Exercise materials:
[Start of section]

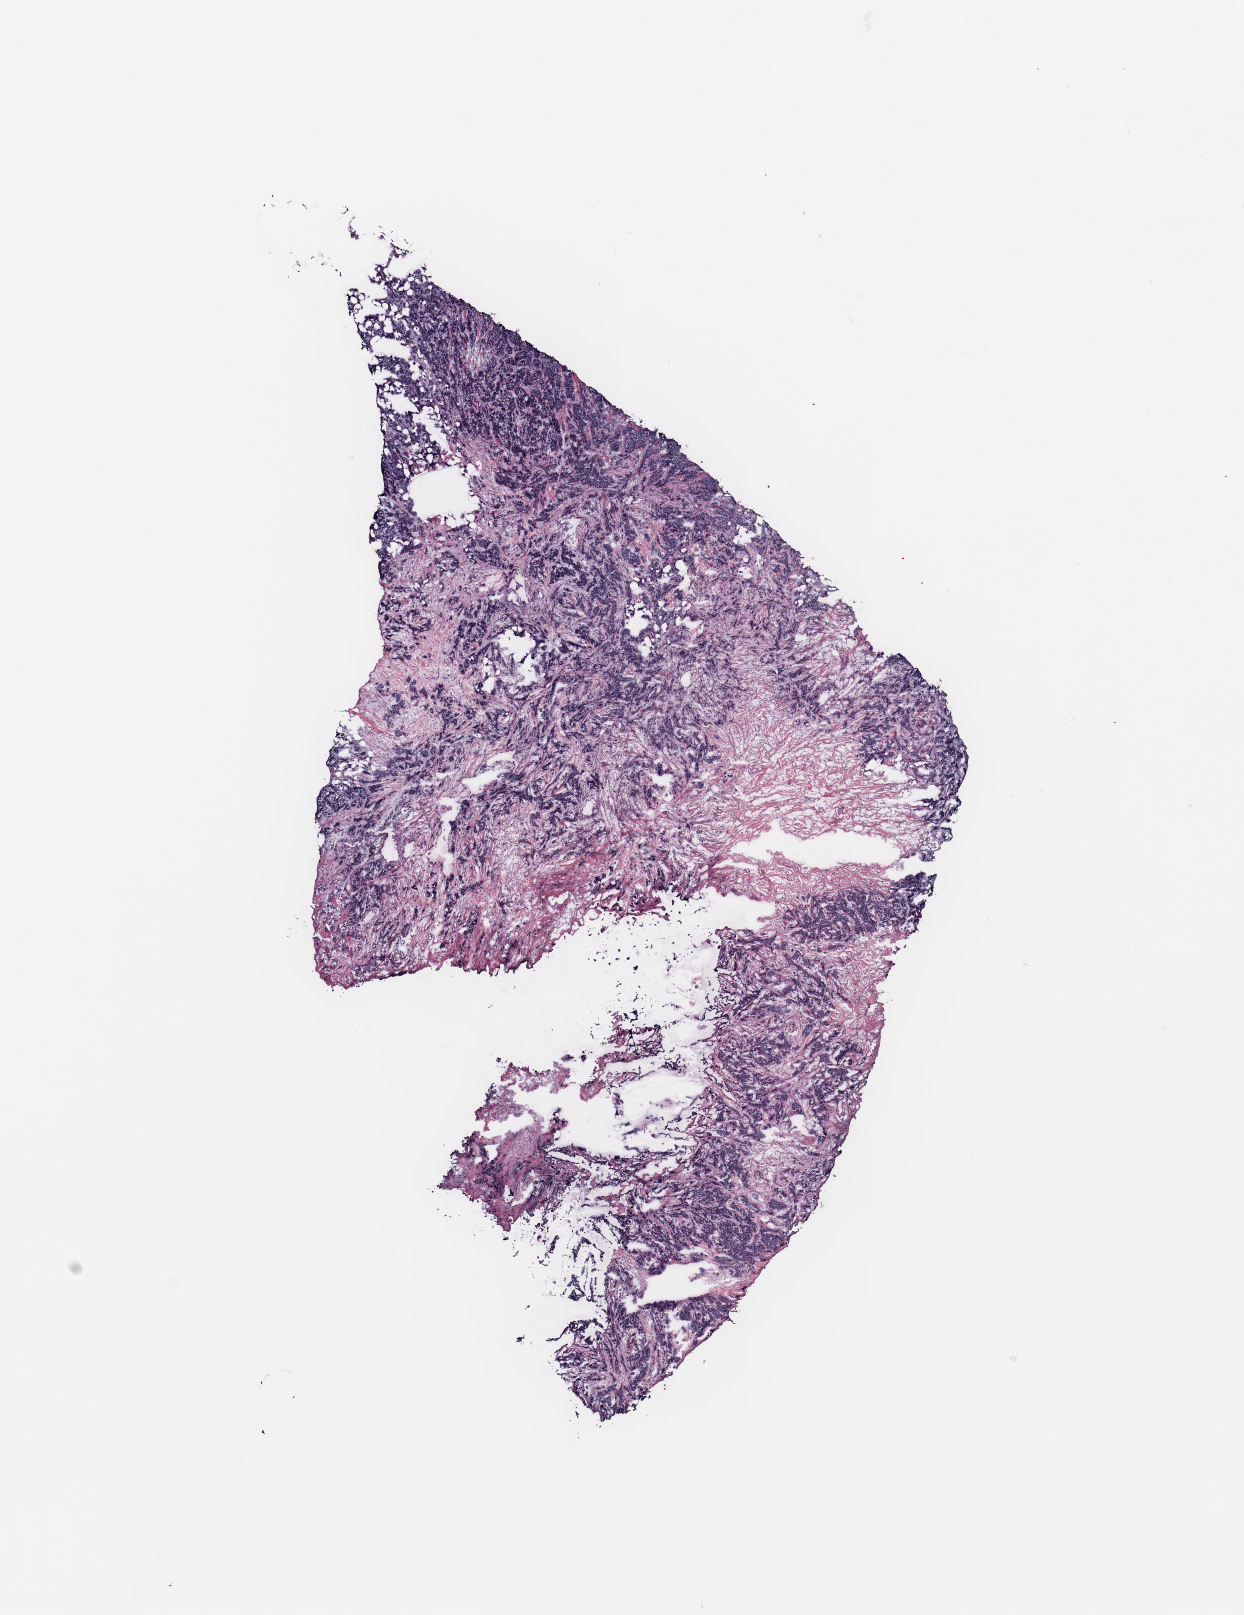
H&E whole-slide image, whole scanned area (about 9.8 x 12.8 mm, from a 20x scan) shown as a low-resolution overview; tumour tissue sample, breast. Female, 60 y/o.
* AJCC pathologic stage: IIA
* diagnosis: Infiltrating duct carcinoma, NOS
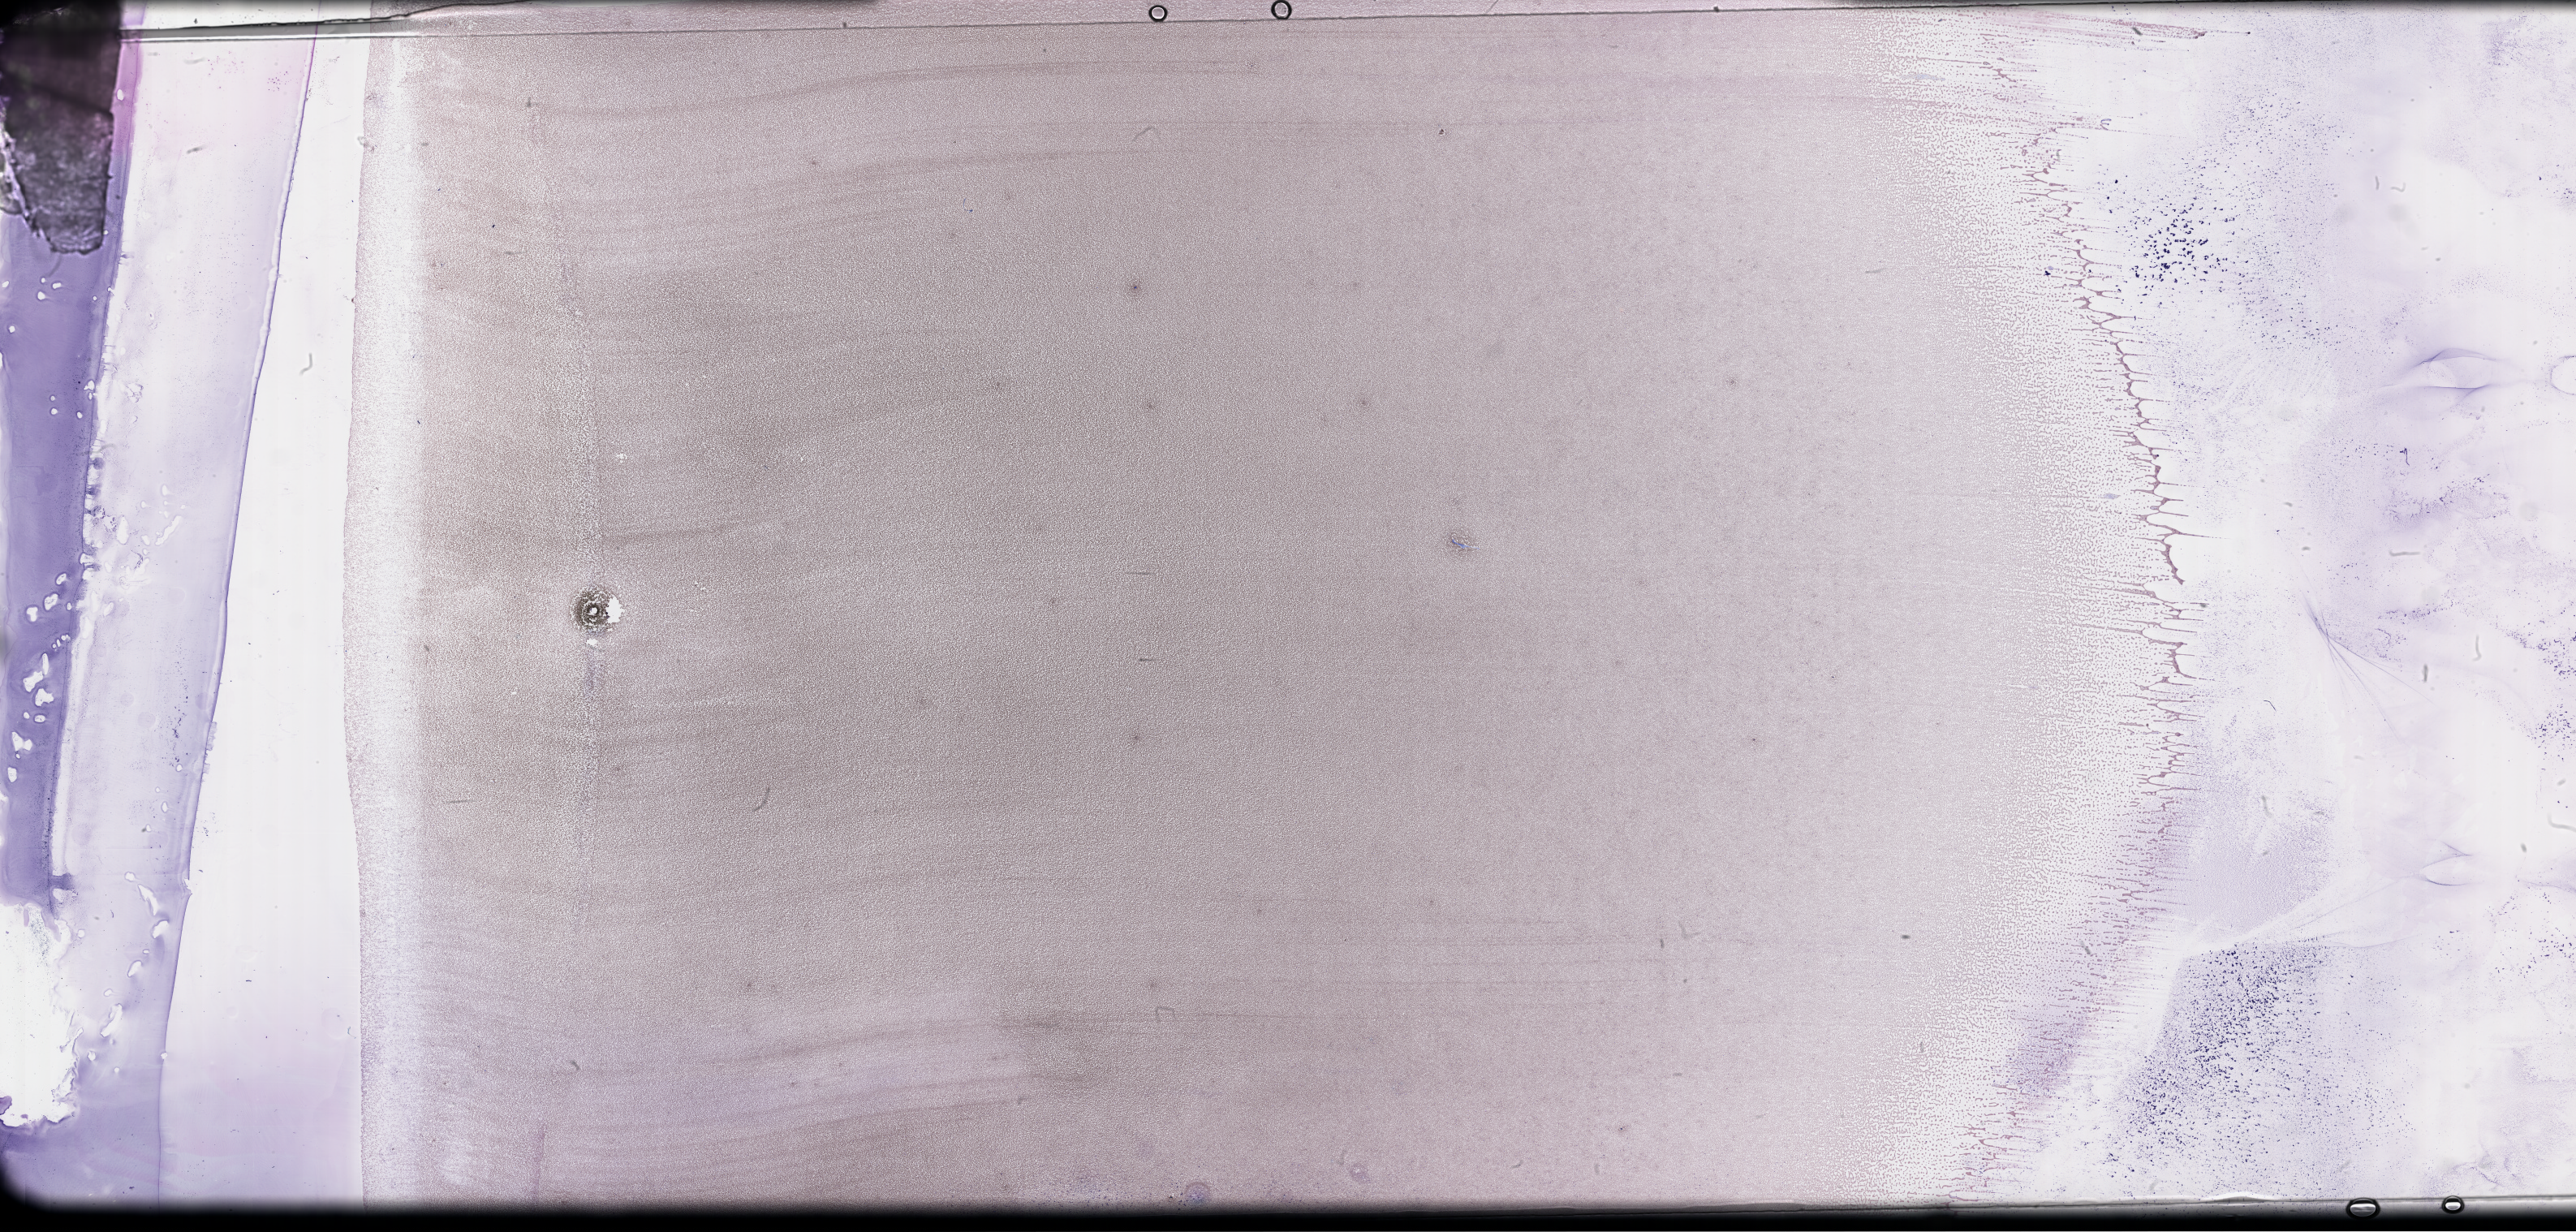
Wright-Giemsa-stained whole blood smear, whole-slide image, a low-resolution overview of the entire scanned area, about 51.3 x 24.5 mm. Smear from an EDTA sample. Collected on treatment. Patient: male.
• from a patient with: Plasma Cell Myeloma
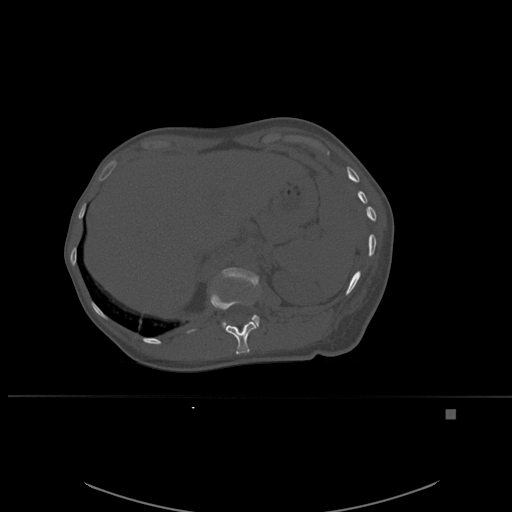
CT including the spine, one axial slice. Slice 272 of 537 in the series (ordered by position). Bone window (W 1800 / L 400 HU). 512 × 512 image matrix. Patient: female, 45 years. Case-level facts recorded for this patient, not image findings: primary cancer: lung.
Structures marked on this image (semi-automatically segmented with operator editing):
- L1 vertebra: box from (x=214, y=267) to (x=260, y=330) px
- T12 vertebra: (x=210, y=278)–(x=257, y=354)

[End of section]

Task statement:
Only the number is wanted: how many lines in the entries above include the word "with"?

Exercise result:
2